- **Brano fornito**

Questione abitativa: opporsi al deserto

Illustrazione di Samuele Canestrari

Alessandro Coppola intervista Giorgio De Ambrogio (ripreso da gliasinirivista)

Nei grandi centri urbani, la finanziarizzazione dell’immobiliare e la turistificazione hanno separato la disponibilità di alloggi dalla domanda reale di chi vorrebbe abitarci. Non si parla più di situazioni di fragilità estrema: sempre più persone non trovano case dignitose a meno che non vi consacrino una componente insostenibile del loro reddito. Eppure, in Italia si parla solo di superbonus, il dibattito sulla casa si esaurisce nei confini della proprietà privata e di casa pubblica e sociale non parla (quasi) più nessuno.

In una recente indagine della Banca d’Italia si legge che le agevolazioni per la casa (ovvero l’universo dei bonus), hanno rappresentato nel 2022 circa 36 miliardi di euro, più del quadruplo di quanto speso nello stesso periodo per le politiche sociali e familiari (8 mld). Tuttavia, l’Italia è tra i paesi europei dove la spesa per la casa pubblica e sociale è più bassa (6€ pro capite contro una media UE di 146€), le case pubbliche sono il 4% del totale (contro una media UE del 20%) e riescono a intercettare solo il 5% delle domande in graduatoria, lasciando fuori circa 1,4 milioni di persone. Mentre le politiche abitative sono in caduta libera, la situazione italiana è drammatica – se paragonata agli altri paesi europei – sotto tutti gli aspetti del bisogno abitativo.

Con un discorso pubblico desertificato e delle politiche ridotte ai minimi termini, c’è un bisogno di azione collettiva in grado di costruire rivendicazioni, fornire risposte di mutuo aiuto, ripoliticizzare un tema di welfare che rischia di scomparire dall’orizzonte delle politiche sociali.

Alessandro Coppola, professore associato al Politecnico di Milano, ci racconta le sue prospettive sulla questione abitativa in Italia.

In che modo oggi si manifesta la precarietà abitativa che interessa sempre più persone?

- **Dati registrati**
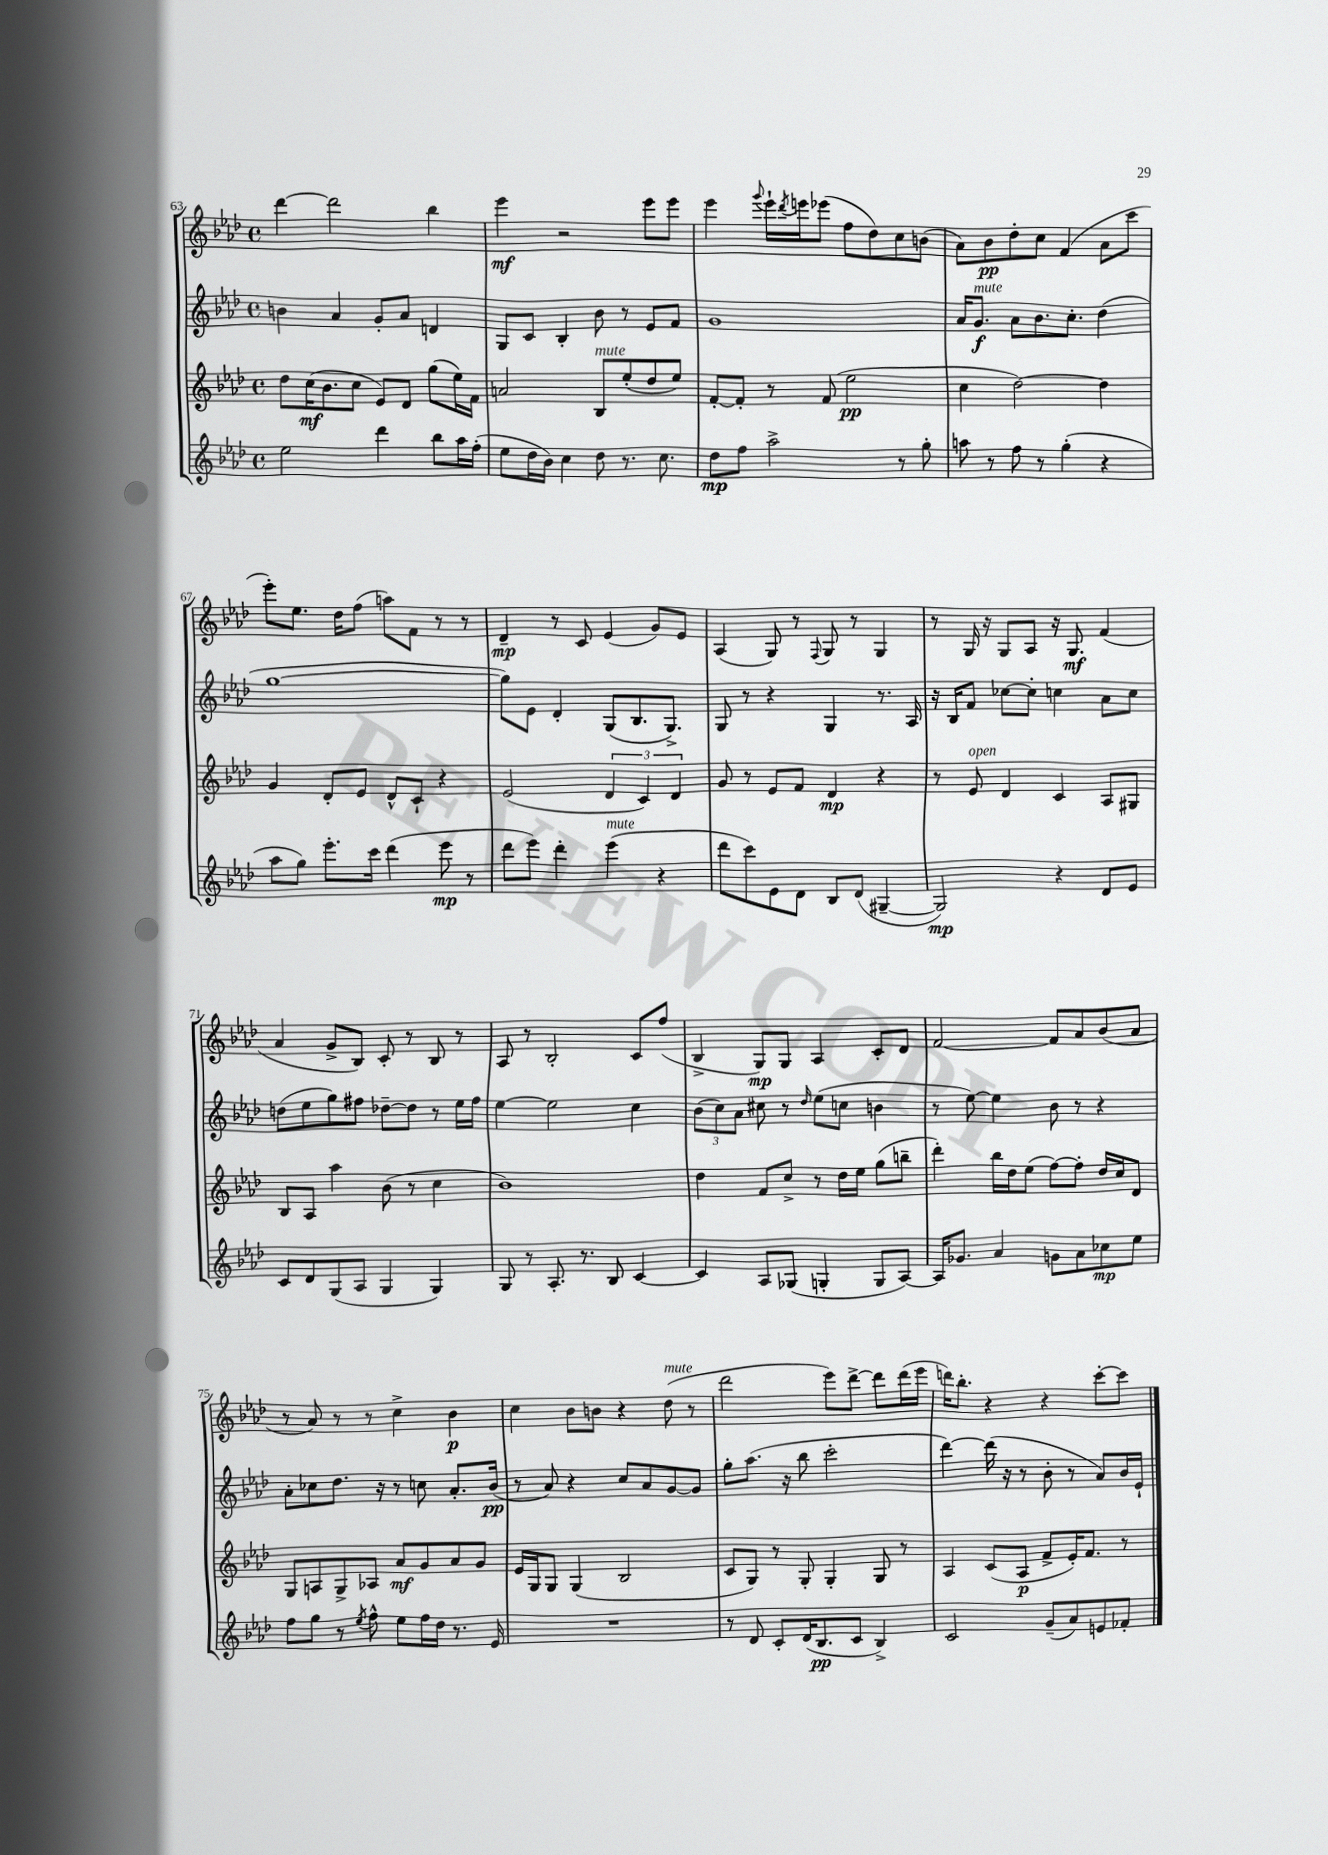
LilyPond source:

<<
\new StaffGroup <<
\new Staff = "s0" {
    \clef treble \key aes \major \defaultTimeSignature \time 4/4
    des'''4~ des'''2 bes''4 |
    ees'''4\mf r2 ees'''8 ees'''8 |
    ees'''4 \appoggiatura { g'''8 } ees'''16-! \acciaccatura { des'''8 } e'''16 ees'''8( f''8 des''8) c''8 b'8( |
    aes'8) bes'8\pp des''8-. c''8 f'4( aes'8 c'''8 |
    ees'''8-.) ees''8. des''16 f''8( a''8) f'8 r8 r8 |
    des'4--\mp r8 c'8 ees'4( g'8) ees'8 |
    aes4( g8) r8 \appoggiatura { f8 } g8 r8 g4 |
    r8 g16 r16 g8 aes8 r16 g8.\mf f'4( |
    aes'4 g'8-> bes8) c'8-. r8 bes8 r8 |
    aes8 r8 bes2-. c'8 f''8( |
    bes4-> g8\mp) g8 aes4 c'8-. des'8 |
    f'2~ f'8 aes'8 bes'8( aes'8 |
    r8 aes'8) r8 r8 c''4-> bes'4\p |
    c''4 bes'8 b'8 r4 des''8^\markup { \italic "mute" }( r8 |
    des'''2 ees'''8) des'''8~-> des'''8 des'''16( ees'''16 |
    d'''16) bes''8.-. r4 r4 c'''8~-. c'''8 \bar "|." |
}
\new Staff = "s1" {
    \clef treble \key aes \major \defaultTimeSignature \time 4/4
    b'4 aes'4 g'8-. aes'8 d'4 |
    g8 c'8 bes4-. bes'8 r8 ees'8 f'8 |
    g'1 |
    aes'16 g'8.\f^\markup { \italic "mute" } aes'8 bes'8. c''8.-. des''4( |
    g''1~ |
    g''8) ees'8 des'4-. g8( bes8. g8.->) |
    g8 r8 r4 g4 r8. aes16 |
    r16 bes16 f'8 ces''8~ ces''8-. c''4 aes'8 c''8 |
    d''8( ees''8 g''8) fis''8 des''8~-- des''8 r8 ees''16 fis''16 |
    ees''4~ ees''2 c''4 |
    \tuplet 3/2 { bes'8( c''8) aes'8 } cis''8 r8 \grace { des''16 } ees''8( c''8 b'4 |
    r8 ees''8~) ees''4 bes'8 r8 r4 |
    aes'8-. ces''8 des''8. r16 r8 c''8 aes'8.-. bes'16\pp( |
    r8 aes'8) r4 c''8 aes'8 g'8~ g'8 |
    g''8-. aes''8.( r16 bes''8 c'''2-. |
    des'''4~) des'''16( r16 r8 bes'8-. r8 aes'8) bes'16 ees'16-! \bar "|." |
}
\new Staff = "s2" {
    \clef treble \key aes \major \defaultTimeSignature \time 4/4
    des''8 c''16\mf( bes'8. c''8 ees'8) des'8 g''8( ees''16) f'16 |
    a'2 bes8^\markup { \italic "mute" } ees''8-.( des''8 ees''8) |
    f'8~-. f'8-. r8 f'8( ees''2\pp |
    c''4 des''2~) des''4 |
    g'4 des'8-. ees'8 des'8-^ c'8-! r4 |
    ees'2( \tuplet 3/2 { des'4 c'4) des'4 } |
    g'8 r8 ees'8 f'8 des'4\mp r4 |
    r8 ees'8^\markup { \italic "open" } des'4 c'4 aes8 gis8 |
    bes8 aes8 aes''4 bes'8( r8 c''4 |
    bes'1) |
    des''4 f'8 c''8-> r8 des''16 ees''16 g''8( b''8-- |
    des'''4-.) bes''16 des''16 ees''8( f''8~) f''8-. des''16 c''16 des'8 |
    g8 a8 g8-> aes8 aes'8\mf g'8 aes'8 g'8 |
    ees'16 g16 g8 g4( bes2 |
    c'8 g8) r8 g8-. g4-. g8 r8 |
    aes4 c'8( aes8\p f'8-> ees'16-.) f'8. r8 \bar "|." |
}
\new Staff = "s3" {
    \clef treble \key aes \major \defaultTimeSignature \time 4/4
    ees''2 des'''4 bes''8 aes''16 f''16-.( |
    ees''8 des''16 bes'16) c''4 des''8 r8. c''8. |
    des''8\mp f''8 aes''2-> r8 g''8-. |
    a''8 r8 f''8 r8 g''4-.( r4 |
    aes''8 g''8) ees'''8.-. c'''16 des'''4( ees'''8\mp r8 |
    des'''8 ees'''8) des'''4-. ees'''4^\markup { \italic "mute" }( r4 |
    des'''8 c'''8) ees'8 des'8 bes8 des'8( gis4~-- |
    gis2\mp) r4 des'8 ees'8 |
    c'8 des'8 g8( aes8 g4 g4) |
    g8 r8 aes8.-. r8. bes8 c'4~ |
    c'4 aes8 ges8( g4-. g8 aes8~) |
    aes16 ges'8. aes'4 g'8 aes'8 ces''8\mp ees''8 |
    f''8 g''8 r8 \acciaccatura { ees''8 } f''8-^ ees''8 f''16 des''16 r8. ees'16 |
    R1 |
    r8 des'8 c'8-. des'16( bes8.\pp c'8 bes4->) |
    c'2 g'8--( aes'8) e'8 fes'8-. \bar "|." |
}
>>
>>
\layout { \context { \Score currentBarNumber = #63 } }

- **Compito assegnato 1**
Ripeti senza alcuna modifica il testo sulla questione abitativa, partendo da "Con un discorso" e proseguendo fino a "abitativa in Italia.".
- **Compito assegnato 2**
Traduci in inglese questa frase del testo sulla questione abitativa: "Alessandro Coppola, professore associato al Politecnico di Milano, ci racconta le sue prospettive sulla questione abitativa in Italia."
- **Compito assegnato 3**
Riprendi il testo sulla questione abitativa dal punto in cui si interrompe.
Le righe non hanno alcun legame con il testo sulla questione abitativa.

- **Risposta scritta 1**
Con un discorso pubblico desertificato e delle politiche ridotte ai minimi termini, c’è un bisogno di azione collettiva in grado di costruire rivendicazioni, fornire risposte di mutuo aiuto, ripoliticizzare un tema di welfare che rischia di scomparire dall’orizzonte delle politiche sociali.

Alessandro Coppola, professore associato al Politecnico di Milano, ci racconta le sue prospettive sulla questione abitativa in Italia.

- **Risposta scritta 2**
Alessandro Coppola, an associate professor at the Politecnico di Milano, tells us about his perspectives on the housing question in Italy.

- **Risposta scritta 3**
Quando parliamo di precarietà o vulnerabilità abitativa facciamo riferimento al rischio di non avere accesso a un’abitazione dignitosa o di non potersela più permettere a un certo punto della vita. Per spiegare come questa si presenta oggi nei nostri territori bisogna combinare prevalentemente due livelli, uno socio-demografico e uno spaziale.

Da un lato, la precarietà abitativa è prodotta da una dinamica strutturale che ha a che fare con il cambiamento della relazione tra corsi di vita e lavoro. Per tanti decenni la precarietà abitativa si concentrava in una classe di soggetti abbastanza omogenea da un punto di vista socioeconomico. Oggi è un problema che riguarda sempre più persone, in fasi diverse della loro vita e con necessità diverse. Pensiamo a una donna anziana che si ritrova vedova con una pensione modesta e deve affrontare da sola il costo dell’affitto, a una persona single con un contratto di lavoro precario, a una madre o a un padre single con figli a carico. Questi soggetti non vivono situazioni che si direbbero di grande marginalità, le considereremmo parte del ceto medio se non fosse che la mancanza di una casa accessibile le conduce – di fatto – in una situazione di povertà e di insicurezza esistenziale. A queste si deve aggiungere una categoria di persone escluse dal mercato formale. Si tratta soprattutto dei migranti, che si ritrovano spesso a vivere in condizioni di sfruttamento, precarietà e marginalità estrema e che non hanno i titoli formali e i risparmi necessari a entrare nel mercato legale. Ovviamente questo discorso è estendibile a gruppi sociali nativi, specie nel Mezzogiorno.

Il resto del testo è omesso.